Show all lines of the listing that hold the word "Lebensqualität".
┌─ Recorded information
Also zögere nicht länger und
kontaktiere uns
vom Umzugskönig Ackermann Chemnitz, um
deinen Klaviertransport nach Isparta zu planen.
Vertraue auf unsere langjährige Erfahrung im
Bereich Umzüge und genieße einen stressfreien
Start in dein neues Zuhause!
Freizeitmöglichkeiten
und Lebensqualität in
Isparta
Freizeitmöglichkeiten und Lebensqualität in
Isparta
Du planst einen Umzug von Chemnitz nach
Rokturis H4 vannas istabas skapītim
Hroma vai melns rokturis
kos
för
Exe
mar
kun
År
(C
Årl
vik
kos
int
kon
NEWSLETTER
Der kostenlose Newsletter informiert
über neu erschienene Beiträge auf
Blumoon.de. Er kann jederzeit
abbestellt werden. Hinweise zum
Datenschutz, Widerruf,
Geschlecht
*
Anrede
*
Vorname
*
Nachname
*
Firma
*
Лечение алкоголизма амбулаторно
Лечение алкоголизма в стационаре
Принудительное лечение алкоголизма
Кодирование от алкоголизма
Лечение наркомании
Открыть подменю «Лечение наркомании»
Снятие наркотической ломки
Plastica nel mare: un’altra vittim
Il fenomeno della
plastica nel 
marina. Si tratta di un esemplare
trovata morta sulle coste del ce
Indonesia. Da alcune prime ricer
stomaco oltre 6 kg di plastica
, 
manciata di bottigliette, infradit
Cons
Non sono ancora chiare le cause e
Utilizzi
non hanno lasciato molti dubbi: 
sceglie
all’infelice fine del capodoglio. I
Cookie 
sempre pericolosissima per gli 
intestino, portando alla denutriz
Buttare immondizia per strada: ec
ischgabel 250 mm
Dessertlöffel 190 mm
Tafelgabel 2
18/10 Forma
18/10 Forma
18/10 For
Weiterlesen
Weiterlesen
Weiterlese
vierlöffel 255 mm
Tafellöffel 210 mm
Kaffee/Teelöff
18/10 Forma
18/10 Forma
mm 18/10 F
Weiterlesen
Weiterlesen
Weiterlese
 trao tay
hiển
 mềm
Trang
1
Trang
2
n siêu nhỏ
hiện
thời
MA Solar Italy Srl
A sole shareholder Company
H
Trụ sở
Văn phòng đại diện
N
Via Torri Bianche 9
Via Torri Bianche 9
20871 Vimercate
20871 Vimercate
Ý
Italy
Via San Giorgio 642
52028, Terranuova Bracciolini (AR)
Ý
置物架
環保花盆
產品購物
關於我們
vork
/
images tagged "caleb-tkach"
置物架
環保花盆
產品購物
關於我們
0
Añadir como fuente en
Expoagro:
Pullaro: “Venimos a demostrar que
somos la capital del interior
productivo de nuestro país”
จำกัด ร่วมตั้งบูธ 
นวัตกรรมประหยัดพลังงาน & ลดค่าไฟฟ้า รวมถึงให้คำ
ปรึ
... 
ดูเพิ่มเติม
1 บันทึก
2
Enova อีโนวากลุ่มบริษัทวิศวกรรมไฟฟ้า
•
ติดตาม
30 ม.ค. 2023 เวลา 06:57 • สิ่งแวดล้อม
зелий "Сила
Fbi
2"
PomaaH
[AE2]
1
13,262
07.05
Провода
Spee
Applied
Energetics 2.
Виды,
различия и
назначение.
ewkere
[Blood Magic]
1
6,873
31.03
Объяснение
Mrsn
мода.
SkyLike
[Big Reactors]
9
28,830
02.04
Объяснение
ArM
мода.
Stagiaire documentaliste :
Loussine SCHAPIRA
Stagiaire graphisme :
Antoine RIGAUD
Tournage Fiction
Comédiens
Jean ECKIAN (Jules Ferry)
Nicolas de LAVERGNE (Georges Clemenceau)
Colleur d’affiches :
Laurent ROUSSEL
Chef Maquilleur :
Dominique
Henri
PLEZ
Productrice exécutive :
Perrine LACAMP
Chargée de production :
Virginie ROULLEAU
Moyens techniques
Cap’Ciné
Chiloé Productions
└─
┌─ Recorded information
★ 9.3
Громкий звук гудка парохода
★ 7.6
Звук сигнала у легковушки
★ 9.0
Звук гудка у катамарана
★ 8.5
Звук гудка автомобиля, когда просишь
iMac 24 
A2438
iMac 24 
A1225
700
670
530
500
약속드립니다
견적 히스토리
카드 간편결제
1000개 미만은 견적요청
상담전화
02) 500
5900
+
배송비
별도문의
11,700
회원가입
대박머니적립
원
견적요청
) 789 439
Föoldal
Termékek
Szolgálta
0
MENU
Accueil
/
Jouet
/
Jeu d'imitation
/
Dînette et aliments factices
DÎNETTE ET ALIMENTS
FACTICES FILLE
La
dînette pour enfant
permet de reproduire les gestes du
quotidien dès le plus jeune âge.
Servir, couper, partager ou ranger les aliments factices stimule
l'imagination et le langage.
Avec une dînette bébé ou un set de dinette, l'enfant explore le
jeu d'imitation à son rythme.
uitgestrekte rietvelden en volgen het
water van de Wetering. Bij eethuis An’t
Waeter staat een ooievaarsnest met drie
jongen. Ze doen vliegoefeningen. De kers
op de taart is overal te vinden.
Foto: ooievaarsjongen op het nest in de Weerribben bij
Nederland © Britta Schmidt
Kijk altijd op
└─
Solution for this task -
und Lebensqualität in
Freizeitmöglichkeiten und Lebensqualität in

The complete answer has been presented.